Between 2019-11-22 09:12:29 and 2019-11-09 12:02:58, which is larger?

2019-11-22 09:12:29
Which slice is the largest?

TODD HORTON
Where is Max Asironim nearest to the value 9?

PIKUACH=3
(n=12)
---
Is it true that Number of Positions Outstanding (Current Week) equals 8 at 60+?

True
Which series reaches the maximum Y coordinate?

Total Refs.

WHAT THE TASK REQUIRES
Copy the items from the line with "Is it true that" up to and including the line with "Total Refs.", keeping every line the same.

RESPONSE BELOW
Is it true that Number of Positions Outstanding (Current Week) equals 8 at 60+?

True
Which series reaches the maximum Y coordinate?

Total Refs.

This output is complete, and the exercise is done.